**Required action A:** In the entries below, going from their first line through the line with "56: (40, 72)", substitute "upper-left" for "top-left" and leave everything else unchanged. Leave the pictures out of your copy.

**Document segment:**
Francisco María de Paula Téllez-Girón y Benavides (Madrid, 11 March 1678 – Paris, 3 April 1716), 6th Duke of Osuna, 6th Marquess of Peñafiel, 10th Count of Ureña, was a Spanish noble, diplomat and a Grandee of Spain.

Biography 
He was the first surviving son of Gaspar Téllez-Girón, 5th Duke de Osuna, and his second wife, Ana Antonia de Benavides Carrillo y Toledo, Marquise of Caracena and Countess of Pinto. He inherited the titles of Chief Notary of the Kingdom of Castile (Notario mayor del reino) and Chief Waiter of the King (Camarero mayor del Rey) upon the death of his father in 1694. He also became the sixth Duke of Osuna. He served as Gentleman of the Chamber of King Carlos II of Spain.

**Required action B:** According to the biography of the 6th Duke of Osuna, what position did he hold under King Carlos II of Spain?

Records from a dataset

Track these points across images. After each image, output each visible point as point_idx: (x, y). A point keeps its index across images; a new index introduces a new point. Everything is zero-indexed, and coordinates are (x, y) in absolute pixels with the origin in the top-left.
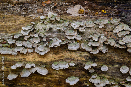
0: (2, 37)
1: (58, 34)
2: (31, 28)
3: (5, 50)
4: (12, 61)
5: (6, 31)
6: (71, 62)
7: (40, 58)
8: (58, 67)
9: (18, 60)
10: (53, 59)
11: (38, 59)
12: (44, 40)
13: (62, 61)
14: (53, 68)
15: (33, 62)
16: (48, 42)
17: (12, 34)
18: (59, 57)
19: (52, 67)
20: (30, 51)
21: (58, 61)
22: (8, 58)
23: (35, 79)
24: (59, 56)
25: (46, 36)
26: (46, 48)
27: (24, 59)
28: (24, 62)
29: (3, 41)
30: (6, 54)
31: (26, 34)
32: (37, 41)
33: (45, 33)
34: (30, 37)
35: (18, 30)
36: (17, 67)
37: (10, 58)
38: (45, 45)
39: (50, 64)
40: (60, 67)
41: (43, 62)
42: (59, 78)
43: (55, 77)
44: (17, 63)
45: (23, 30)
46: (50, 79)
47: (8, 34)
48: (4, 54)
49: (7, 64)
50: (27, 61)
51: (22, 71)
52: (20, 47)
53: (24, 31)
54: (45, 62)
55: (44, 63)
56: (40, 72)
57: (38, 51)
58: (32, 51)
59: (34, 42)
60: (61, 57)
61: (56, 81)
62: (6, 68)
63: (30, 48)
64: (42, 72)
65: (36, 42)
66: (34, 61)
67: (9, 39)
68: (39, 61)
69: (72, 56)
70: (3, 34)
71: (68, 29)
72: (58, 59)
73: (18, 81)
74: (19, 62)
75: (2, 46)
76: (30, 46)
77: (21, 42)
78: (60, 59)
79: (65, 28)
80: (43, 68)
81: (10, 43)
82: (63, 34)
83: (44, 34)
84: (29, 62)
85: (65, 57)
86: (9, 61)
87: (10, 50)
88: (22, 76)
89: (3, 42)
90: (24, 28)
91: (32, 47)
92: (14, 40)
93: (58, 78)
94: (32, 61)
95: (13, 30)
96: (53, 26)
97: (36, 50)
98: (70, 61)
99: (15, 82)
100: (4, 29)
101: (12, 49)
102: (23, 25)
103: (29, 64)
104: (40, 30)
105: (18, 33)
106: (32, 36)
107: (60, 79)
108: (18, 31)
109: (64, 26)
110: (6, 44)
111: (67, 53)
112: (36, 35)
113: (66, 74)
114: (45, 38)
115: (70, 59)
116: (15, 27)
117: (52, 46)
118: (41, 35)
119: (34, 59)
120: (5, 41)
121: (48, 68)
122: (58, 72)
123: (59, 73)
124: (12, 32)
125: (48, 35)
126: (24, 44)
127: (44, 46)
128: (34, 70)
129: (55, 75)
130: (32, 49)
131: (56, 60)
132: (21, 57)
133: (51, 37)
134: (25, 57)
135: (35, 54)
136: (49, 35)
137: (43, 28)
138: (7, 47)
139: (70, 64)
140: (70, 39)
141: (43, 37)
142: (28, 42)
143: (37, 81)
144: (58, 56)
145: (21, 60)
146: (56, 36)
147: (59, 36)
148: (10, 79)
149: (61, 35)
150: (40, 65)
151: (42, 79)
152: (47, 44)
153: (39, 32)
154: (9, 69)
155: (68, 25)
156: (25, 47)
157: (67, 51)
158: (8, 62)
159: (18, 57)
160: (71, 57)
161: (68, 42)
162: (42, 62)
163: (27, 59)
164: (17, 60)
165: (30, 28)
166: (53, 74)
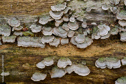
0: (22, 20)
1: (104, 16)
2: (65, 8)
3: (27, 41)
4: (38, 55)
5: (27, 12)
6: (123, 58)
7: (78, 51)
8: (105, 65)
9: (47, 55)
10: (97, 54)
11: (75, 53)
12: (84, 26)
13: (110, 56)
14: (98, 67)
15: (68, 57)
16: (90, 29)
17: (36, 16)
18: (105, 51)
19: (96, 65)
20: (64, 41)
21: (104, 56)
22: (31, 51)
23: (70, 79)
24: (106, 49)
25: (86, 20)
26: (87, 39)
27: (55, 53)
28: (54, 57)
29: (24, 27)
30: (28, 47)
31: (58, 18)
32: (73, 28)
33: (85, 15)
34: (64, 22)
35: (44, 10)
36: (46, 66)
37: (35, 52)
38: (85, 33)
39: (92, 60)
40: (108, 65)
41: (83, 57)
42: (105, 78)
43: (99, 78)
44: (44, 59)
45: (53, 12)
46: (91, 79)
47: (31, 17)
48: (26, 47)
49: (31, 60)
50: (59, 55)
51: (53, 70)
52: (49, 37)
53: (55, 12)
54: (86, 57)
55: (84, 59)
56: (78, 72)
57: (76, 42)
58: (66, 43)
59: (70, 29)
60: (109, 51)
61: (100, 82)
62: (30, 65)
63: (64, 37)
64: (82, 72)
65: (73, 30)
66: (69, 55)
67: (31, 23)
68: (77, 55)
69: (125, 49)
70: (22, 15)
71: (119, 8)
72: (105, 53)
73: (46, 82)
74: (48, 56)
75: (23, 35)
76: (63, 35)
77: (50, 28)
78: (107, 53)
79: (115, 8)
80: (82, 66)
81: (34, 31)
82: (112, 16)
83: (83, 16)
84: (63, 57)
85: (114, 51)
86: (32, 55)
87: (34, 40)
88: (52, 77)
89: (24, 29)
90: (53, 8)
91: (66, 37)
92: (40, 27)
93: (103, 78)
94: (66, 55)
95: (37, 11)
96: (96, 3)
97: (72, 41)
98: (122, 56)
99: (43, 82)
100: (24, 9)
101: (38, 39)
102: (51, 2)
103: (63, 60)
104: (77, 10)
105: (45, 14)
106: (66, 20)
107: (106, 80)
108: (45, 12)
109: (113, 3)
110: (28, 32)
111: (118, 46)
112: (72, 19)
113: (115, 73)
114: (85, 22)
115: (122, 53)
116: (39, 6)
117: (97, 38)
118: (79, 18)
119: (69, 52)
120: (26, 26)
121: (90, 65)
122: (103, 71)
123: (105, 73)
124: (36, 13)
125: (89, 17)
126: (55, 32)
127: (84, 35)
128: (71, 69)
129: (99, 74)
130: (66, 39)
131: (101, 54)
132: (50, 50)
133: (93, 20)
134: (57, 50)
135: (70, 46)
136: (91, 17)
137: (82, 7)
138: (30, 35)
139: (122, 62)
140: (123, 26)
141: (82, 22)
142: (60, 29)
143: (72, 82)
144: (104, 49)
145: (50, 54)
146: (100, 19)
147: (106, 19)
148: (36, 81)
149: (108, 18)
150: (78, 62)
151: (81, 80)
152: (89, 33)
153: (75, 14)
154: (34, 66)
155: (118, 3)
156: (57, 37)
157: (118, 43)
158: (31, 57)
159: (46, 50)
160: (123, 51)
161: (120, 31)
162: (80, 57)
163: (59, 53)
164: (45, 55)
165: (62, 9)
166: (97, 74)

**Answer box A:**
Track these points across images. After each image, output each visible point as point_idx: (x, y). A point keeps its index across images; a new index introduces a new point. Everything is zero-indexed, and coordinates are (x, y) in absolute pixels with the origin in the upper-left.
0: (2, 37)
1: (58, 34)
2: (31, 28)
3: (5, 50)
4: (12, 61)
5: (6, 31)
6: (71, 62)
7: (40, 58)
8: (58, 67)
9: (18, 60)
10: (53, 59)
11: (38, 59)
12: (44, 40)
13: (62, 61)
14: (53, 68)
15: (33, 62)
16: (48, 42)
17: (12, 34)
18: (59, 57)
19: (52, 67)
20: (30, 51)
21: (58, 61)
22: (8, 58)
23: (35, 79)
24: (59, 56)
25: (46, 36)
26: (46, 48)
27: (24, 59)
28: (24, 62)
29: (3, 41)
30: (6, 54)
31: (26, 34)
32: (37, 41)
33: (45, 33)
34: (30, 37)
35: (18, 30)
36: (17, 67)
37: (10, 58)
38: (45, 45)
39: (50, 64)
40: (60, 67)
41: (43, 62)
42: (59, 78)
43: (55, 77)
44: (17, 63)
45: (23, 30)
46: (50, 79)
47: (8, 34)
48: (4, 54)
49: (7, 64)
50: (27, 61)
51: (22, 71)
52: (20, 47)
53: (24, 31)
54: (45, 62)
55: (44, 63)
56: (40, 72)

**Answer box B:** Gentleman of the Chamber.